Через несколько дней после описанного обеда Шестов устраивает у себя прием в честь Гуссерля. Он пишет Лазареву:
Условился с Гуссерлем, что в воскресенье 3 марта в 4 часа дня он приходит ко мне, и я ему представлю русскую философскую мысль. ErgoВы должны приехать, ибо, в противном случае русская мысль не будет представлена. (27.02.1929).
Среди гостей, кроме Лазарева, были Р.Беспалова и Б.Фондан. Имена других гостей неизвестны.
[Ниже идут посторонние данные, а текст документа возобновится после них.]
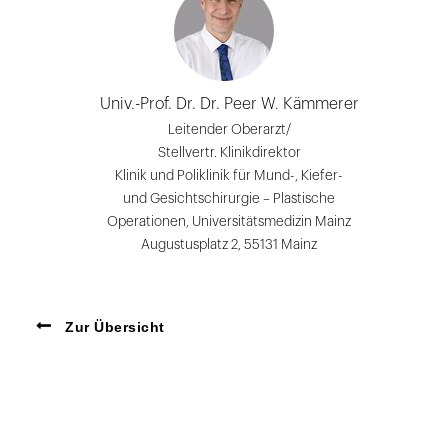
Univ.-Prof. Dr. Dr. Peer W. Kämmerer
Leitender Oberarzt/
Stellvertr. Klinikdirektor
Klinik und Poliklinik für Mund-, Kiefer-
und Gesichtschirurgie – Plastische
Operationen, Universitätsmedizin Mainz
Augustusplatz 2, 55131 Mainz
Zur Übersicht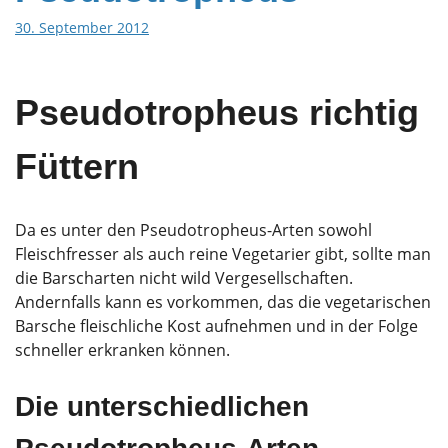
30. September 2012
Pseudotropheus richtig
Füttern
Da es unter den Pseudotropheus-Arten sowohl
Fleischfresser als auch reine Vegetarier gibt, sollte man
die Barscharten nicht wild Vergesellschaften.
Andernfalls kann es vorkommen, das die vegetarischen
Barsche fleischliche Kost aufnehmen und in der Folge
schneller erkranken können.
Die unterschiedlichen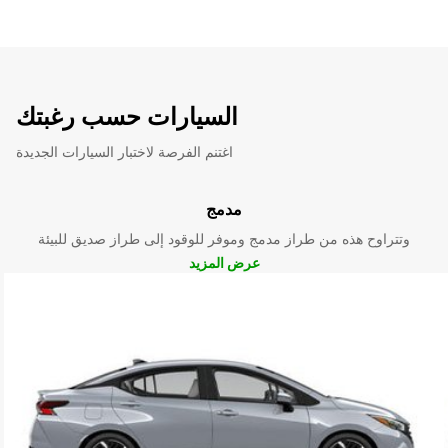
السيارات حسب رغبتك
اغتنم الفرصة لاختبار السيارات الجديدة
مدمج
وتتراوح هذه من طراز مدمج وموفر للوقود إلى طراز صديق للبيئة
عرض المزيد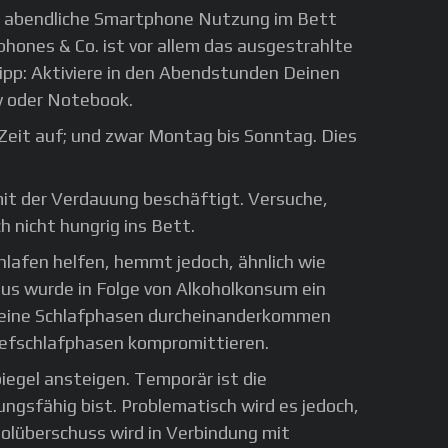
ne abendliche Smartphone Nutzung im Bett
phones & Co. ist vor allem das ausgestrahlte
 Tipp: Aktiviere in den Abendstunden Deinen
dy oder Notebook.
 Zeit auf; und zwar Montag bis Sonntag. Dies
it der Verdauung beschäftigt. Versuche,
 nicht hungrig ins Bett.
hlafen helfen, hemmt jedoch, ähnlich wie
us wurde in Folge von Alkoholkonsum ein
 Deine Schlafphasen durcheinanderkommen
 Tiefschlafphasen kompromittieren.
iegel ansteigen. Temporär ist die
ungsfähig bist. Problematisch wird es jedoch,
solüberschuss wird in Verbindung mit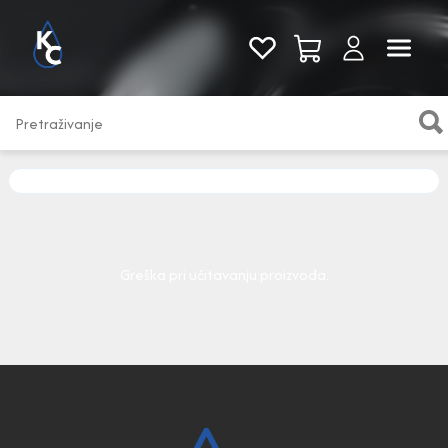
Pogledaj sve
Greška pri učitavanju proizvoda.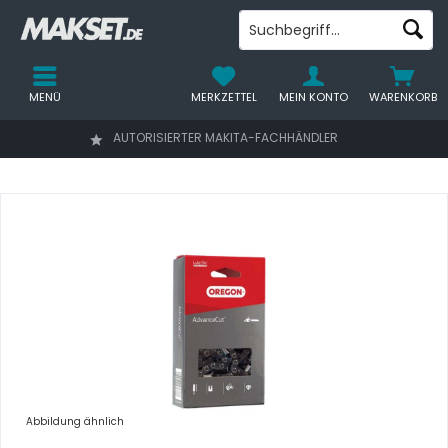
MENÜ
MERKZETTEL
MEIN KONTO
WARENKORB
AUTORISIERTER MAKITA-FACHHÄNDLER
Abbildung ähnlich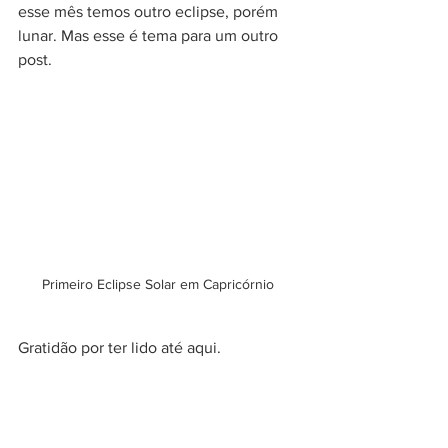
esse mês temos outro eclipse, porém 
lunar. Mas esse é tema para um outro 
post. 
Primeiro Eclipse Solar em Capricórnio 
Gratidão por ter lido até aqui.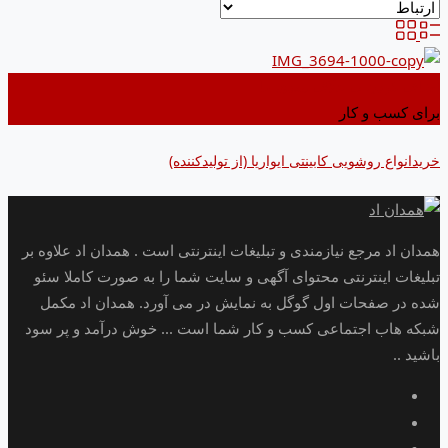
اضافه کردن به علاقه مندی ها
برای کسب و کار
خریدانواع روشویی کابینتی ایواریا (از تولیدکننده)
همدان اد مرجع نیازمندی و تبلیغات اینترنتی است . همدان اد علاوه بر
تبلیغات اینترنتی محتوای آگهی و سایت شما را به صورت کاملا سئو
شده در صفحات اول گوگل به نمایش در می آورد. همدان اد مکمل
شبکه هاب اجتماعی کسب و کار شما است ... خوش درآمد و پر سود
باشید ..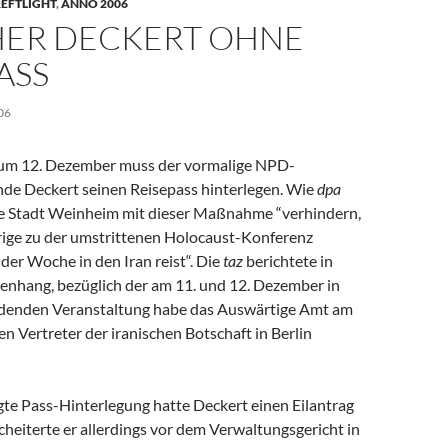
EFTLIGHT
,
ANNO 2006
ER DECKERT OHNE
ASS
06
 zum 12. Dezember muss der vormalige NPD-
de Deckert seinen Reisepass hinterlegen. Wie
dpa
 die Stadt Weinheim mit dieser Maßnahme “verhindern,
rige zu der umstrittenen Holocaust-Konferenz
r Woche in den Iran reist“. Die
taz
berichtete in
hang, bezüglich der am 11. und 12. Dezember in
ndenden Veranstaltung habe das Auswärtige Amt am
n Vertreter der iranischen Botschaft in Berlin
gte Pass-Hinterlegung hatte Deckert einen Eilantrag
scheiterte er allerdings vor dem Verwaltungsgericht in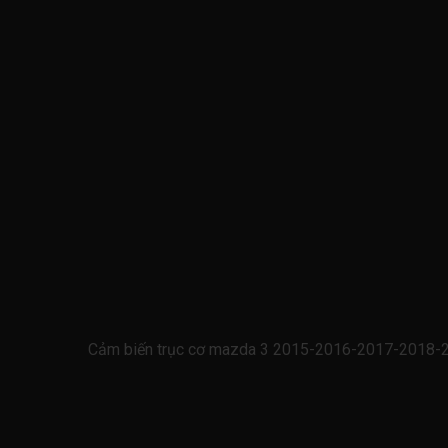
Cảm biến trục cơ mazda 3 2015-2016-2017-2018-20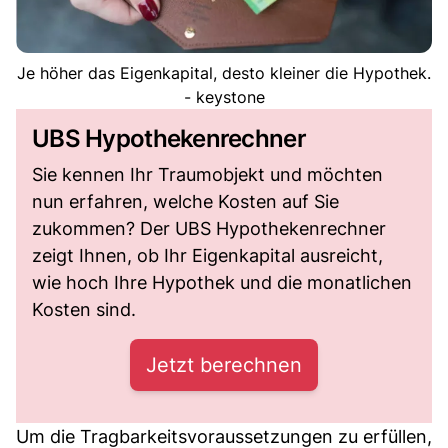
Je höher das Eigenkapital, desto kleiner die Hypothek.
- keystone
UBS Hypothekenrechner
Sie kennen Ihr Traumobjekt und möchten
nun erfahren, welche Kosten auf Sie
zukommen? Der UBS Hypothekenrechner
zeigt Ihnen, ob Ihr Eigenkapital ausreicht,
wie hoch Ihre Hypothek und die monatlichen
Kosten sind.
Jetzt berechnen
Um die Tragbarkeitsvoraussetzungen zu erfüllen,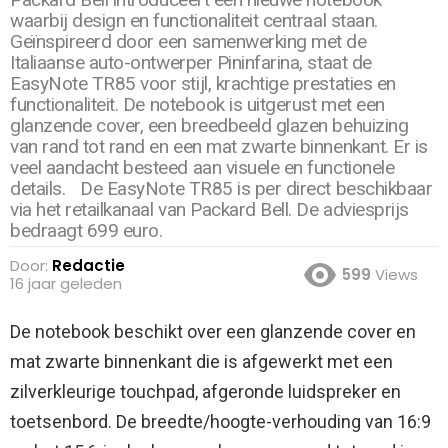
waarbij design en functionaliteit centraal staan.
Geïnspireerd door een samenwerking met de
Italiaanse auto-ontwerper Pininfarina, staat de
EasyNote TR85 voor stijl, krachtige prestaties en
functionaliteit. De notebook is uitgerust met een
glanzende cover, een breedbeeld glazen behuizing
van rand tot rand en een mat zwarte binnenkant. Er is
veel aandacht besteed aan visuele en functionele
details. De EasyNote TR85 is per direct beschikbaar
via het retailkanaal van Packard Bell. De adviesprijs
bedraagt 699 euro.
Door:
Redactie
599
Views
16 jaar geleden
De notebook beschikt over een glanzende cover en
mat zwarte binnenkant die is afgewerkt met een
zilverkleurige touchpad, afgeronde luidspreker en
toetsenbord. De breedte/hoogte-verhouding van 16:9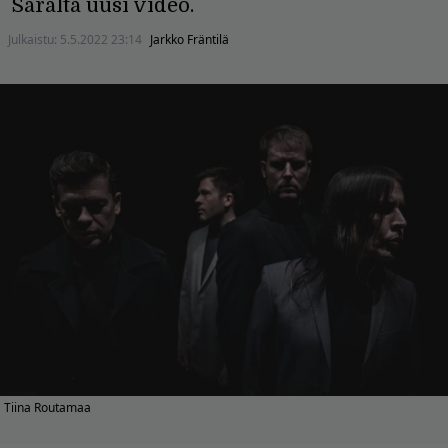
Saralta uusi video.
Julkaistu:
5.5.2022 23:14
Jarkko Fräntilä
Tiina Routamaa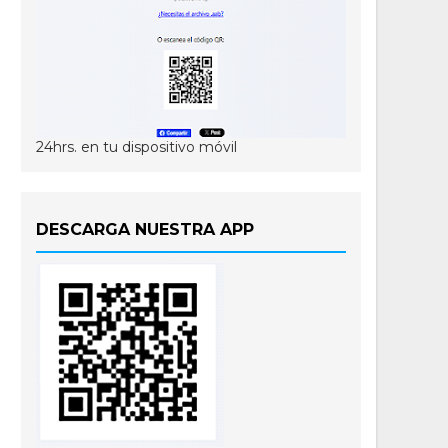
24hrs. en tu dispositivo móvil
DESCARGA NUESTRA APP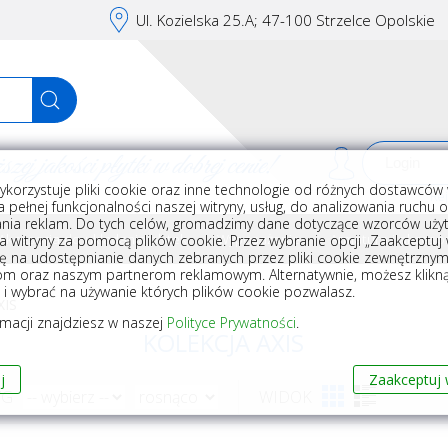
Ul. Kozielska 25.A; 47-100 Strzelce Opolskie
j jakości płytki w dobrej cenie!
ykorzystuje pliki cookie oraz inne technologie od różnych dostawców 
Rej
 pełnej funkcjonalności naszej witryny, usług, do analizowania ruchu 
nia reklam. Do tych celów, gromadzimy dane dotyczące wzorców użyt
Akcesoria do układania płytek
Wyposażenie
Armatura i akceso
a witryny za pomocą plików cookie. Przez wybranie opcji „Zaakceptuj w
ę na udostępnianie danych zebranych przez pliki cookie zewnętrzny
om oraz naszym partnerom reklamowym. Alternatywnie, możesz klikn
, i wybrać na używanie których plików cookie pozwalasz.
XIS
rmacji znajdziesz w naszej
Polityce Prywatności
.
KOLEKCJA AXIS
j
Zaakceptuj 
WG
WIDOK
Затем 5 марта Шестовы были приглашены к Гуссерлю на чай, а 8 марта Гуссерль уехал из Парижа. О приглашении 5 марта сам Шестов не говорит в письмах, о нем упомянуто в «Hus- serl-Chronik» на стр.343. О посещении Гуссерля Шестов пишет матери и Герману:
Приезжал к нам, в Париж, профессор Гуссерль, у которого я был осенью, читал тут доклады. Потом был у меня два раза — раз обедал, а раз днем пришел. Очень было интересно — это один из самых замечательных философов в Германии, как Бергсон во Франции. Спроси Германа — он тебе о нем подробно расскажет. Потом был юбилей Милюкова — опять пришлось ходить на его чествования. Так что последние десять дней приходится вести светскую жизнь. Я не очень это люблю, да и некогда. Хорошо, впрочем, что не часто приходится столько бегать. (Матери, [7(?).03.1929]).
Был тут Гуссерль… Ему оказывали всякие почести, но, как он и сам думает, не дали себе труда очень вникать в его доклады. Оно и понятно — чтобы разобрать его, нужно знать его сочинения. Был он у меня два раза. Раз обедал и просидел вечер — я никого не пригласил, и мы беседовали с глазу на глаз, а другой раз я пригласил русских философов — и беседа была общая. Познакомился и с Hering'oM, который, по случаю приезда Гуссерля, тоже приезжал в Париж. Он, видно, был сердит — не успокоился.